Task to carry out: Go through the data and copy each line where the string "alebo" appears.

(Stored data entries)
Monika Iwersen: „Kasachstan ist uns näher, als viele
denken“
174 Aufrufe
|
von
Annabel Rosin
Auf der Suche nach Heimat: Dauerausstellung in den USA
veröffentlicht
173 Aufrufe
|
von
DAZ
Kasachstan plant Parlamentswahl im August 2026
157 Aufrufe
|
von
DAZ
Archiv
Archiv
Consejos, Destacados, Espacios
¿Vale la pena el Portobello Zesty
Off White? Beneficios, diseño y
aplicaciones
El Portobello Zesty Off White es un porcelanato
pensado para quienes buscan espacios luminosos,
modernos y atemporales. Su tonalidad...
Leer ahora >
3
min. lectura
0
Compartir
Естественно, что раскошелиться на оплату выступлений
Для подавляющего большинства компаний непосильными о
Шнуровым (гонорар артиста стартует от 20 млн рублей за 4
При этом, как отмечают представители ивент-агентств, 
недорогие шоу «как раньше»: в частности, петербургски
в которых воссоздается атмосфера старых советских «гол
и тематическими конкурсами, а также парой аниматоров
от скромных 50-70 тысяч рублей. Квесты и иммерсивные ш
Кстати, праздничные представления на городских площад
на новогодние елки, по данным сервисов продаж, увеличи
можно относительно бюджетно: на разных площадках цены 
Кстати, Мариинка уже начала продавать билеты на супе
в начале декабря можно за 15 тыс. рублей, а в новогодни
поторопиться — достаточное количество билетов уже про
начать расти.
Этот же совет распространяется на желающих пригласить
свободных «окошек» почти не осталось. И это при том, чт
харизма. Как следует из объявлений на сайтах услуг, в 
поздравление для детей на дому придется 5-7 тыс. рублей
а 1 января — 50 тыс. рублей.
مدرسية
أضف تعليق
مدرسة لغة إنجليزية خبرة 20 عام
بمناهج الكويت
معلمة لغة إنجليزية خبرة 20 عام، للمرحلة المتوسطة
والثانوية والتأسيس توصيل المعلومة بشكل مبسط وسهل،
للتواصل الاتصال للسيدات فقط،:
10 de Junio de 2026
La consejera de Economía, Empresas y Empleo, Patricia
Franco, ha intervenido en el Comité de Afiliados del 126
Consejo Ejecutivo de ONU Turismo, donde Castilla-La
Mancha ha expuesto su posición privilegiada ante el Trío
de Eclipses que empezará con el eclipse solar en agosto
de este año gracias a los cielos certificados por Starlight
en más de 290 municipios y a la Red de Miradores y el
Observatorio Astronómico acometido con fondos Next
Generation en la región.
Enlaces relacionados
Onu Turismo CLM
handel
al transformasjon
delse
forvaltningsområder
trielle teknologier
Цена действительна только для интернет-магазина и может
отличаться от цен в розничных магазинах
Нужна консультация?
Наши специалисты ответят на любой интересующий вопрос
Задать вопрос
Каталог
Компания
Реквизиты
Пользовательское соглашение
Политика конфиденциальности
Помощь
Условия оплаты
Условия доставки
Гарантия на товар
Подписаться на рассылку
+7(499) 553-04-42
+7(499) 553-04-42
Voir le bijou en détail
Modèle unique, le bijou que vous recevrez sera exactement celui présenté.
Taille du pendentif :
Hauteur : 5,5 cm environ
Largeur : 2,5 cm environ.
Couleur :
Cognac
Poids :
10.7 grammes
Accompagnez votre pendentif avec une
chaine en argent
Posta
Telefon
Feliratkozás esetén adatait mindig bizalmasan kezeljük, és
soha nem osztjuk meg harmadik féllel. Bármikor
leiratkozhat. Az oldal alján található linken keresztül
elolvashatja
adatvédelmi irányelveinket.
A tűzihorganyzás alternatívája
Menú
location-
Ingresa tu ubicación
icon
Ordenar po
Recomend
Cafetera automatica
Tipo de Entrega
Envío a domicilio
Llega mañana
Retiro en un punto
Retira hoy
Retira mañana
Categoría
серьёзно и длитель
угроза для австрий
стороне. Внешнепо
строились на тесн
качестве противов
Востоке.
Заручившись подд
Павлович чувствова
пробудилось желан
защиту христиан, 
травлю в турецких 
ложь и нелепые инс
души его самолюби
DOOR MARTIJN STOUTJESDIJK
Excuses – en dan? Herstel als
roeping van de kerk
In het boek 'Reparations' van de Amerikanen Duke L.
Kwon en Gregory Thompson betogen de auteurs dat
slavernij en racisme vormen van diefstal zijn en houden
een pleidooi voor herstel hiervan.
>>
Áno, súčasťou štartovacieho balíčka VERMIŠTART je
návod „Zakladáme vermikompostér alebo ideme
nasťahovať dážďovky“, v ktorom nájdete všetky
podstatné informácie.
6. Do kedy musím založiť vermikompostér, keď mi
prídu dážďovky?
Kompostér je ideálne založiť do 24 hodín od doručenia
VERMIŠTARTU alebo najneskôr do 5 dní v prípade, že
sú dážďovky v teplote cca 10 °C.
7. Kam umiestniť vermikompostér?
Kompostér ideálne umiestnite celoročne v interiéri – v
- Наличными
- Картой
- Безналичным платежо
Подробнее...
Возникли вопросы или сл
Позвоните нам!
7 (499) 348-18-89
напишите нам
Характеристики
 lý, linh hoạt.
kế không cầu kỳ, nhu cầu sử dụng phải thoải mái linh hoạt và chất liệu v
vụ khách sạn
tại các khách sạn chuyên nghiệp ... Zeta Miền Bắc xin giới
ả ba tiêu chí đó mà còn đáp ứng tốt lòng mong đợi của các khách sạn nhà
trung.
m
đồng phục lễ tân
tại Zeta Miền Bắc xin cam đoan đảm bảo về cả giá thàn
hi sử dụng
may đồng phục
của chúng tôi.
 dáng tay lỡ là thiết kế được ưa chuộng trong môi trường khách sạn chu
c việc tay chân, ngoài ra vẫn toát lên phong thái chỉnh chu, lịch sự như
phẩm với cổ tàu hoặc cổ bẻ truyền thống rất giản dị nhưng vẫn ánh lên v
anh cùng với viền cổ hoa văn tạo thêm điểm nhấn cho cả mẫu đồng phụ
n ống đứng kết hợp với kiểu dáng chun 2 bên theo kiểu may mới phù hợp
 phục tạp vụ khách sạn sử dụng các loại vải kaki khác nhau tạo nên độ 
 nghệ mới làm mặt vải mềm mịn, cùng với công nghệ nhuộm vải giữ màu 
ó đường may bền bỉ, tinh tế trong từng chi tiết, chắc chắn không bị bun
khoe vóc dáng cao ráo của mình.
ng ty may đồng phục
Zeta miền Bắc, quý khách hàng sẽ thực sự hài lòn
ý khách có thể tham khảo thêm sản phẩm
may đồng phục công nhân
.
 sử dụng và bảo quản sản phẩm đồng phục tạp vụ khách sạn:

Solution to the problem:
návod „Zakladáme vermikompostér alebo ideme
VERMIŠTARTU alebo najneskôr do 5 dní v prípade, že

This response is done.